Il suicidio assistito
Un ricorso al Tar sul fine vita. Il governo si scaglia contro la Regione Emilia Romagna, che lo scorso febbraio ha dato attuazione al suicidio medicalmente assistito attraverso l’approvazione di due delibere di giunta. La presidenza del Consiglio dei ministri e il ministero della Salute hanno depositato infatti il 12 aprile al Tar dell’Emilia-Romagna un ricorso contro la Regione – ovvero contro la direzione sanitaria Salute della persona – per chiedere l’annullamento delle due delibere.
Tra le motivazioni, riportate in oltre venti pagine di documento, ci sono «la carenza di potere dell’ente» sull’argomento e «la contraddittorietà e l’illogicità delle motivazioni introdotte nelle linee guida inviate alle aziende sanitarie».
Nei mesi scorsi erano state infatti spedite delle linee guida alle aziende sanitarie che stabilivano iter e tempistiche del fine vita, con un massimo di 42 giorni previsti dalla domanda del paziente alla eventuale esecuzione di procedura farmacologica. Tra gli elementi contestati nel ricorso c’è anche l’istituzione del Comitato regionale per l’etica nella clinica, il Corec, chiamato a esprimere parere – seppur non vincolante – sulle richieste dei pazienti.
La giunta di Stefano Bonaccini approvò quelle libere con l’obiettivo – secondo la Regione – di colmare il vuoto in materia del Parlamento e di mettere le aziende sanitarie nella condizione di garantire il diritto dei malati sancito da sentenza della Corte costituzionale.
A complicare i piani arriva però adesso questo ricorso, il secondo dopo uno analogo depositato a marzo insieme ad alcune associazioni dalla consigliera di Forza Italia, Valentina Castaldini («Sono molto contenta che con questo atto formale il governo confermi e rafforzi il lavoro di questi mesi – commenta la consigliera – l’esecutivo ha ritenuto che la strada del ricorso che ho aperto fosse quella corretta e che ci fossero tutti gli estremi per annullare le delibere, come ho sempre sostenuto», dice Castaldini).
Chiede una legge in parlamento la segretaria Pd Elly Schlein, che definisce l’atto del governo «un ricorso ideologico». «Bene l’Emilia-Romagna che attua la sentenza della Corte Costituzionale sul diritto importante a un fine vita dignitoso», aggiunge.

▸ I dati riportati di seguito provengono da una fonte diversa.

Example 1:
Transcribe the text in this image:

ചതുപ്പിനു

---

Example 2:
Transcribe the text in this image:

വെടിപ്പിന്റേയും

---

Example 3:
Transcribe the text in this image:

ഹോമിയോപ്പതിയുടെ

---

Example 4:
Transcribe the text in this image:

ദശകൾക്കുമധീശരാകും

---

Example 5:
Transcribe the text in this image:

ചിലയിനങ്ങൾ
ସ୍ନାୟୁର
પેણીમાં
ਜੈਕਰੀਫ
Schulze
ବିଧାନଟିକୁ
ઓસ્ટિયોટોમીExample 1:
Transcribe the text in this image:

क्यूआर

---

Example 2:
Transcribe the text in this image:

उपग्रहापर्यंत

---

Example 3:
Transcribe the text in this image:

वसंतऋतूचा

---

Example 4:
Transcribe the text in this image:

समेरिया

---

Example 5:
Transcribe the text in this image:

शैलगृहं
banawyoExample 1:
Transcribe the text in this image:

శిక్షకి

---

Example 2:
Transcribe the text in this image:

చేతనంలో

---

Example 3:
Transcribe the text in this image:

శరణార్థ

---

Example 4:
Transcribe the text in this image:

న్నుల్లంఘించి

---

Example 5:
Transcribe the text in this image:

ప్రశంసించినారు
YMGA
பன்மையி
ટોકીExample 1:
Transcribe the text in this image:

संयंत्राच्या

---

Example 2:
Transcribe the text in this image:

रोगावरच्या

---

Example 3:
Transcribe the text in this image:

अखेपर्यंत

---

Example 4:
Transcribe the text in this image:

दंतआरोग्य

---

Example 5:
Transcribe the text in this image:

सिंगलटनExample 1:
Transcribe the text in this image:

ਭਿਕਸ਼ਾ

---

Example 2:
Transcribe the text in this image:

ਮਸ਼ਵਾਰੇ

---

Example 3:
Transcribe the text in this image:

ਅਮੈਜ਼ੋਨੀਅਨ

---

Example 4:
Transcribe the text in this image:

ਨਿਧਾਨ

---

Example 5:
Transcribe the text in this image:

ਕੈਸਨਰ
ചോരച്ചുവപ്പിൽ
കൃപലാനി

Per Bonaccini, con questo atto del governo «si è passato il limite» e l’esecutivo «fa battaglia politica sulla pelle di pazienti che si trovano in condizioni drammatiche». Il governatore ricorda ancora «l’assenza ormai cronica di una legge nazionale».
Protesta anche l’Associazione Luca Coscioni. «Sostenere che non esiste alcun diritto per il cittadino né dovere in capo al Servizio sanitario nazionale – scrivono Filomena Gallo e Marco Cappato, segretaria nazionale e tesoriere – si scontra con l’evidenza di quanto già accaduto: le aziende sanitarie competenti di Marche e Friuli Venezia Giulia sono state in passato condannate per non avere dato seguito alla richiesta di aiuto medico alla morte volontaria».
In Italia sono 15 le Regioni che hanno avviato l’iter per dotarsi di una regolamentazione sul fine vita. La prima fu il Veneto, con la legge poi rinviata in Commissione per non aver ottenuto la maggioranza dei voti. Piemonte, Emilia Romagna, Abruzzo, Friuli Venezia Giulia, Toscana e Lombardia hanno ritenuto che le norme contenute nella proposta di legge rientrino nelle competenze regionali e siano rispettose della Costituzione italiana.
I consigli regionali di Piemonte e Friuli Venezia Giulia hanno sollevato la questione pregiudiziale bloccando il dibattito sul nascere. In Emilia Romagna, Abruzzo, Toscana e Lombardia si attende ancora la discussione. In Liguria la discussione è in corso. In Basilicata, Lazio e Valle d’Aosta la proposta di legge è stata invece depositata su iniziativa dei consiglieri regionali o dei Comuni. Proposte analoghe sono state depositate in Puglia, Marche, Umbria e Calabria.
Sono quattro finora le persone che hanno ottenuto l’accesso alla morte volontaria assistita nel nostro Paese. Il primo fu Federico Carboni (giugno 2022), morto a Senigallia senza assistenza del Servizio sanitario nazionale dopo oltre 20 mesi di attesa e battaglie giudiziarie. Quindi Gloria (luglio 2023), morta in Veneto con un farmaco e un macchinario forniti dal Ssn. Poi Anna a Trieste (dicembre 2023), la prima assistita completamente dal Ssn. Infine qualche mese fa una persona a Piombino in applicazione della sentenza “Cappato-Dj Fabo”.